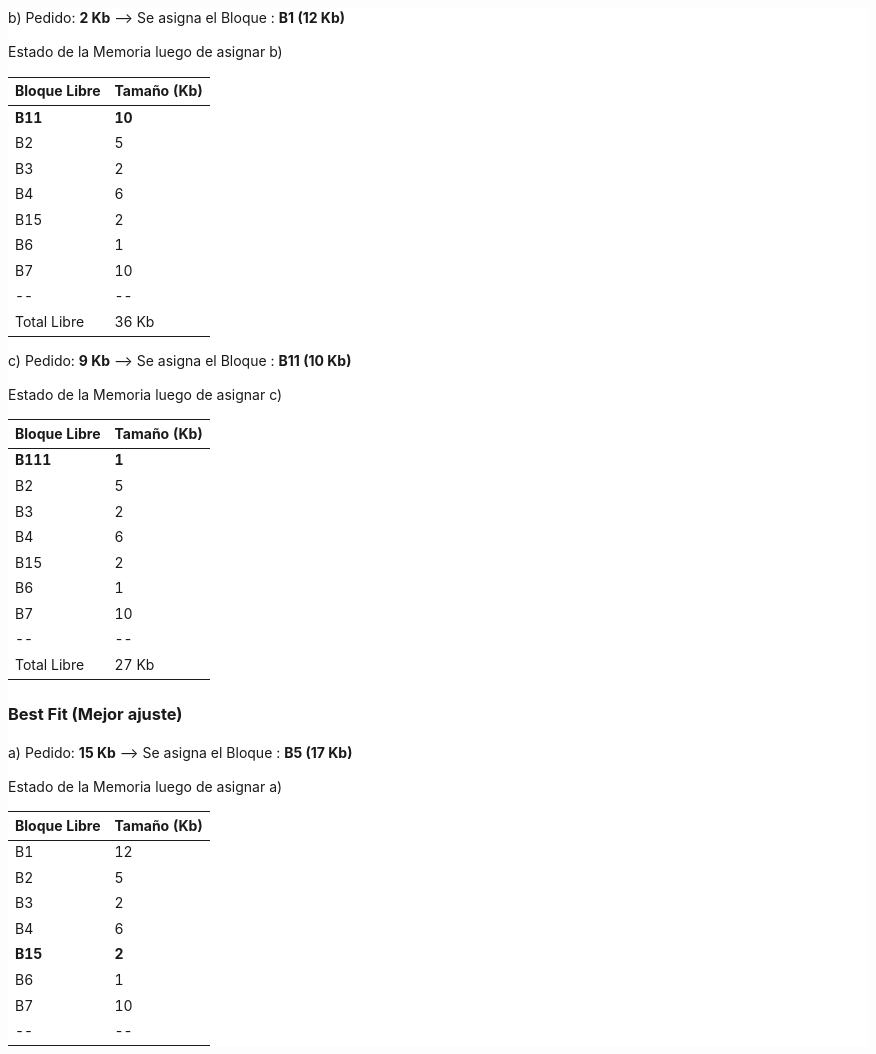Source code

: 


b)  Pedido: **2 Kb**   -->  Se asigna el Bloque : **B1 (12 Kb)**

Estado de la Memoria luego de asignar b)

| Bloque Libre |      Tamaño (Kb)   |
| -------------| -----------------  |
| **B11** |  **10** |
| B2 |   5 |
| B3 |   2 |
| B4 |   6 |
| B15|   2 |
| B6 |   1 |
| B7 |  10 |
| -- | --  |
| Total Libre| 36 Kb  |




c)  Pedido: **9 Kb**   -->    Se asigna el Bloque : **B11 (10 Kb)**

Estado de la Memoria luego de asignar c)

| Bloque Libre |      Tamaño (Kb)   |
| -------------| -----------------  |
| **B111**|  **1** |
| B2 |   5 |
| B3 |   2 |
| B4 |   6 |
| B15|   2 |
| B6 |   1 |
| B7 |  10 |
| -- | --  |
| Total Libre| 27 Kb  |






### Best Fit (Mejor ajuste)
a) Pedido: **15 Kb**  --> Se asigna el Bloque : **B5 (17 Kb)**

Estado de la Memoria luego de asignar a)

| Bloque Libre |      Tamaño (Kb)   |
| -------------| -----------------  |
| B1 |  12 |
| B2 |   5 |
| B3 |   2 |
| B4 |   6 |
| **B15** |  **2** |
| B6 |   1 |
| B7 |  10 |
| -- | --  |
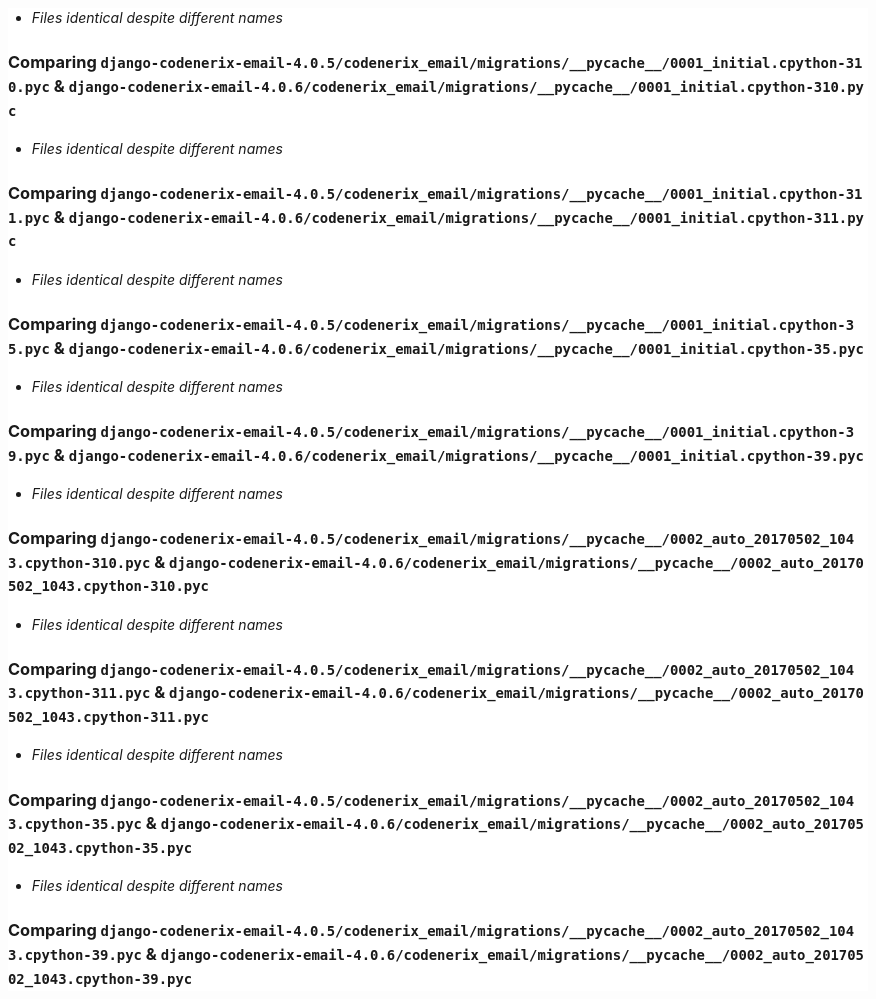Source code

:  * *Files identical despite different names*

### Comparing `django-codenerix-email-4.0.5/codenerix_email/migrations/__pycache__/0001_initial.cpython-310.pyc` & `django-codenerix-email-4.0.6/codenerix_email/migrations/__pycache__/0001_initial.cpython-310.pyc`

 * *Files identical despite different names*

### Comparing `django-codenerix-email-4.0.5/codenerix_email/migrations/__pycache__/0001_initial.cpython-311.pyc` & `django-codenerix-email-4.0.6/codenerix_email/migrations/__pycache__/0001_initial.cpython-311.pyc`

 * *Files identical despite different names*

### Comparing `django-codenerix-email-4.0.5/codenerix_email/migrations/__pycache__/0001_initial.cpython-35.pyc` & `django-codenerix-email-4.0.6/codenerix_email/migrations/__pycache__/0001_initial.cpython-35.pyc`

 * *Files identical despite different names*

### Comparing `django-codenerix-email-4.0.5/codenerix_email/migrations/__pycache__/0001_initial.cpython-39.pyc` & `django-codenerix-email-4.0.6/codenerix_email/migrations/__pycache__/0001_initial.cpython-39.pyc`

 * *Files identical despite different names*

### Comparing `django-codenerix-email-4.0.5/codenerix_email/migrations/__pycache__/0002_auto_20170502_1043.cpython-310.pyc` & `django-codenerix-email-4.0.6/codenerix_email/migrations/__pycache__/0002_auto_20170502_1043.cpython-310.pyc`

 * *Files identical despite different names*

### Comparing `django-codenerix-email-4.0.5/codenerix_email/migrations/__pycache__/0002_auto_20170502_1043.cpython-311.pyc` & `django-codenerix-email-4.0.6/codenerix_email/migrations/__pycache__/0002_auto_20170502_1043.cpython-311.pyc`

 * *Files identical despite different names*

### Comparing `django-codenerix-email-4.0.5/codenerix_email/migrations/__pycache__/0002_auto_20170502_1043.cpython-35.pyc` & `django-codenerix-email-4.0.6/codenerix_email/migrations/__pycache__/0002_auto_20170502_1043.cpython-35.pyc`

 * *Files identical despite different names*

### Comparing `django-codenerix-email-4.0.5/codenerix_email/migrations/__pycache__/0002_auto_20170502_1043.cpython-39.pyc` & `django-codenerix-email-4.0.6/codenerix_email/migrations/__pycache__/0002_auto_20170502_1043.cpython-39.pyc`
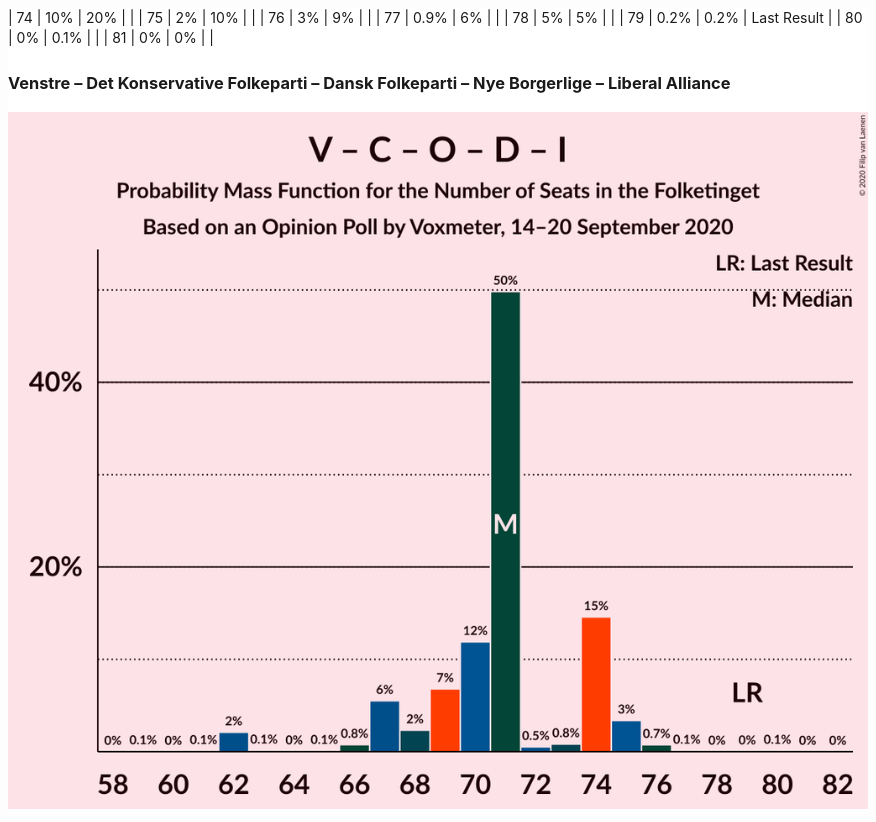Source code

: | 74 | 10% | 20% |  |
| 75 | 2% | 10% |  |
| 76 | 3% | 9% |  |
| 77 | 0.9% | 6% |  |
| 78 | 5% | 5% |  |
| 79 | 0.2% | 0.2% | Last Result |
| 80 | 0% | 0.1% |  |
| 81 | 0% | 0% |  |

### Venstre – Det Konservative Folkeparti – Dansk Folkeparti – Nye Borgerlige – Liberal Alliance

![Graph with seats probability mass function not yet produced](2020-09-20-Voxmeter-coalitions-seats-pmf-v–c–o–d–i.png "Seats Probability Mass Function")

# TASK REQUIREMENTS
Transcribe the records from their beginning through the line containing "Estado de la Memoria luego de asignar a)", including that line, keeping every character unchanged. Leave the pictures out of your copy.

# TASK RESPONSE
Source code

: 


b)  Pedido: **2 Kb**   -->  Se asigna el Bloque : **B1 (12 Kb)**

Estado de la Memoria luego de asignar b)

| Bloque Libre |      Tamaño (Kb)   |
| -------------| -----------------  |
| **B11** |  **10** |
| B2 |   5 |
| B3 |   2 |
| B4 |   6 |
| B15|   2 |
| B6 |   1 |
| B7 |  10 |
| -- | --  |
| Total Libre| 36 Kb  |




c)  Pedido: **9 Kb**   -->    Se asigna el Bloque : **B11 (10 Kb)**

Estado de la Memoria luego de asignar c)

| Bloque Libre |      Tamaño (Kb)   |
| -------------| -----------------  |
| **B111**|  **1** |
| B2 |   5 |
| B3 |   2 |
| B4 |   6 |
| B15|   2 |
| B6 |   1 |
| B7 |  10 |
| -- | --  |
| Total Libre| 27 Kb  |






### Best Fit (Mejor ajuste)
a) Pedido: **15 Kb**  --> Se asigna el Bloque : **B5 (17 Kb)**

Estado de la Memoria luego de asignar a)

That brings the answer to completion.